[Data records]
========

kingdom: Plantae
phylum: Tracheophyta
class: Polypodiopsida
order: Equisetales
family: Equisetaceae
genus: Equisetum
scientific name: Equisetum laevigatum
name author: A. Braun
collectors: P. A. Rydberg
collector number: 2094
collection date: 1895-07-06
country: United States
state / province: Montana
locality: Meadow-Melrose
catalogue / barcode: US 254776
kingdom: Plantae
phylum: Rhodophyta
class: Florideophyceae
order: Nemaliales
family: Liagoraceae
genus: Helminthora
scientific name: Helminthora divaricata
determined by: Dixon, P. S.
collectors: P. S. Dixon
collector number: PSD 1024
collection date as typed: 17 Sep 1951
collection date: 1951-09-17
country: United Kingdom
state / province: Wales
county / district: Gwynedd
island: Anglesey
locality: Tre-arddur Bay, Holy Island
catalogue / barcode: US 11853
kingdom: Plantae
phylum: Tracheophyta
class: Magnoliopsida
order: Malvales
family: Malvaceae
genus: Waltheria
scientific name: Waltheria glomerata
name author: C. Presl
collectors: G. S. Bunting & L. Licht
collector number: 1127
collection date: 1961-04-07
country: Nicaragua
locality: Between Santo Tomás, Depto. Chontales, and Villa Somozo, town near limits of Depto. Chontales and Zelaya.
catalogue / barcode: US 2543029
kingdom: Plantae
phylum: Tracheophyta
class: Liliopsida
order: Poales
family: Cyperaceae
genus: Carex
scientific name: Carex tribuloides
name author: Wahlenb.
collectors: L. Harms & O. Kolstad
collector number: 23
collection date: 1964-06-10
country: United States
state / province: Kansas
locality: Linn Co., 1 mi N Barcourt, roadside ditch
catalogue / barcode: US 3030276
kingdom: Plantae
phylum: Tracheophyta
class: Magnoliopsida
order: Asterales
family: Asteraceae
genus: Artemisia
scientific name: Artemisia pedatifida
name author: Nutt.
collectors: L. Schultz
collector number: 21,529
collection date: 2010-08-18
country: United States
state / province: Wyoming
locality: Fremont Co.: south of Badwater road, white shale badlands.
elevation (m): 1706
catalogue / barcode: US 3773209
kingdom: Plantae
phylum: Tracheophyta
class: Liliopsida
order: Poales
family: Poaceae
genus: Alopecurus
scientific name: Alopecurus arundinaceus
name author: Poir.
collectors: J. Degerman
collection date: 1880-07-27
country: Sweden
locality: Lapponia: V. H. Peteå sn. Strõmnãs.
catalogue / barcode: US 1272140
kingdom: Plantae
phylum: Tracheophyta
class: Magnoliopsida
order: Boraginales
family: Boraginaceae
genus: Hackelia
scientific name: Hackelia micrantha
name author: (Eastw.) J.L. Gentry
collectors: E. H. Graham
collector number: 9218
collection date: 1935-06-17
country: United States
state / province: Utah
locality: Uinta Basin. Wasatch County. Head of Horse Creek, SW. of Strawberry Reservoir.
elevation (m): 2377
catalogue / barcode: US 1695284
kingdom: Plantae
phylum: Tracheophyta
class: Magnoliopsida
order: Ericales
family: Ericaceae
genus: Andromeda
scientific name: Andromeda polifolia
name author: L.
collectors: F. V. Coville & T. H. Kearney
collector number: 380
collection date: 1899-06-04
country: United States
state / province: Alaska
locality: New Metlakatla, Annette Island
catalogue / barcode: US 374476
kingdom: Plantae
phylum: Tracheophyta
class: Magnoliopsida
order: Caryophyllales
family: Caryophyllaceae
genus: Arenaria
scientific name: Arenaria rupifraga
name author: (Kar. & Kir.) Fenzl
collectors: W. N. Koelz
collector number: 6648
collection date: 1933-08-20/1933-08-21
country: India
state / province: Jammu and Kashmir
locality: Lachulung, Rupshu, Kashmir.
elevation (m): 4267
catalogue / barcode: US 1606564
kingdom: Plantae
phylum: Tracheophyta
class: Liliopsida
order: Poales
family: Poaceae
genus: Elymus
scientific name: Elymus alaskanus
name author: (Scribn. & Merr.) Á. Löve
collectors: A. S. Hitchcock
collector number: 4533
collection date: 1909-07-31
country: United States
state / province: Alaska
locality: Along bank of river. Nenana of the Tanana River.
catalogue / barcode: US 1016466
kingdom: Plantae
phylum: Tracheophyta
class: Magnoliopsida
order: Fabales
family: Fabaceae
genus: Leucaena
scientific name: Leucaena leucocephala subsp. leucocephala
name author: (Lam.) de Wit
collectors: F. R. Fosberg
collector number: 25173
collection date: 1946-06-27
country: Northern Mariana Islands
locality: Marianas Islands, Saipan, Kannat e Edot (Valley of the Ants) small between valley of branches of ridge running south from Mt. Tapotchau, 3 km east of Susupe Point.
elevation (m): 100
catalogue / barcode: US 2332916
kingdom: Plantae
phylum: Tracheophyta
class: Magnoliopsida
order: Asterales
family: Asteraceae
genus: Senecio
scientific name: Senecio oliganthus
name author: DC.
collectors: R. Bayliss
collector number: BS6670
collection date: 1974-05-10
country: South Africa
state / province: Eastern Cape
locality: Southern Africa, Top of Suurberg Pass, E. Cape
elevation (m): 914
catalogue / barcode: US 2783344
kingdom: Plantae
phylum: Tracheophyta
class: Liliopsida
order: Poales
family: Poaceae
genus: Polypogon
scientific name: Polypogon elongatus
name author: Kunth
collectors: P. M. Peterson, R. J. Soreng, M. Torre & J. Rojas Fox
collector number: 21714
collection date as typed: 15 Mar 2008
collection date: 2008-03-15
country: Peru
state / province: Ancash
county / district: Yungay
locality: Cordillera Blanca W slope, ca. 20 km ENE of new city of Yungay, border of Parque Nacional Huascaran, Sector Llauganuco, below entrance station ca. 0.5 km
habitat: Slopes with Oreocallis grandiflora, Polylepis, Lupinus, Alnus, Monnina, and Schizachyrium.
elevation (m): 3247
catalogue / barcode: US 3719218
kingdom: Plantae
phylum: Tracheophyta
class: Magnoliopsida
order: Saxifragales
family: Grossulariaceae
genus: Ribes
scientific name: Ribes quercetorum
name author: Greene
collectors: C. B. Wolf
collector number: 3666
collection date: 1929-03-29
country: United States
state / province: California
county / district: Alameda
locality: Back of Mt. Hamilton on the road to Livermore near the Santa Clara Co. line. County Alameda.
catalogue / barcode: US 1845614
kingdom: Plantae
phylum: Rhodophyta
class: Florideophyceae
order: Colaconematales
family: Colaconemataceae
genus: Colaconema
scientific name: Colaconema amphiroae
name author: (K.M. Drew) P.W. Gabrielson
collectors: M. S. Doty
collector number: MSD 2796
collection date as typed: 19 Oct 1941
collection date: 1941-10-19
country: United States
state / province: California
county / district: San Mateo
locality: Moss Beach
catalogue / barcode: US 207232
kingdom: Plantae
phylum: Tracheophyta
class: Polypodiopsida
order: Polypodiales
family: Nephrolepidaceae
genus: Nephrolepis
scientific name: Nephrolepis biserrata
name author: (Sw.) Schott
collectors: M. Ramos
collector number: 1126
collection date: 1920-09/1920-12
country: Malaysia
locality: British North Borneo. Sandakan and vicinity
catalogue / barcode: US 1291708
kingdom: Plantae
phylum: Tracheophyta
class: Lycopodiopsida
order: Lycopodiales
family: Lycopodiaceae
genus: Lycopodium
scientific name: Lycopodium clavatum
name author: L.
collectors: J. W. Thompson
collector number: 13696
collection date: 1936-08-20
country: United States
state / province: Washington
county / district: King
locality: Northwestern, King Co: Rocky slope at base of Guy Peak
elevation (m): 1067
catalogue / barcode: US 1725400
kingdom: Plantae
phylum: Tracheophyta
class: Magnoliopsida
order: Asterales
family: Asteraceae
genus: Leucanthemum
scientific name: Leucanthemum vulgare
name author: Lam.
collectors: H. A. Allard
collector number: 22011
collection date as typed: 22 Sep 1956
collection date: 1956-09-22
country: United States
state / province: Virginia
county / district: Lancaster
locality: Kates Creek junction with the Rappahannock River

========

Please reproduce the data word for word, starting at the line that contains "state / province: Washington" and ending at the final line of the data, both lines included.

■ **Correct output**
state / province: Washington
county / district: King
locality: Northwestern, King Co: Rocky slope at base of Guy Peak
elevation (m): 1067
catalogue / barcode: US 1725400
kingdom: Plantae
phylum: Tracheophyta
class: Magnoliopsida
order: Asterales
family: Asteraceae
genus: Leucanthemum
scientific name: Leucanthemum vulgare
name author: Lam.
collectors: H. A. Allard
collector number: 22011
collection date as typed: 22 Sep 1956
collection date: 1956-09-22
country: United States
state / province: Virginia
county / district: Lancaster
locality: Kates Creek junction with the Rappahannock River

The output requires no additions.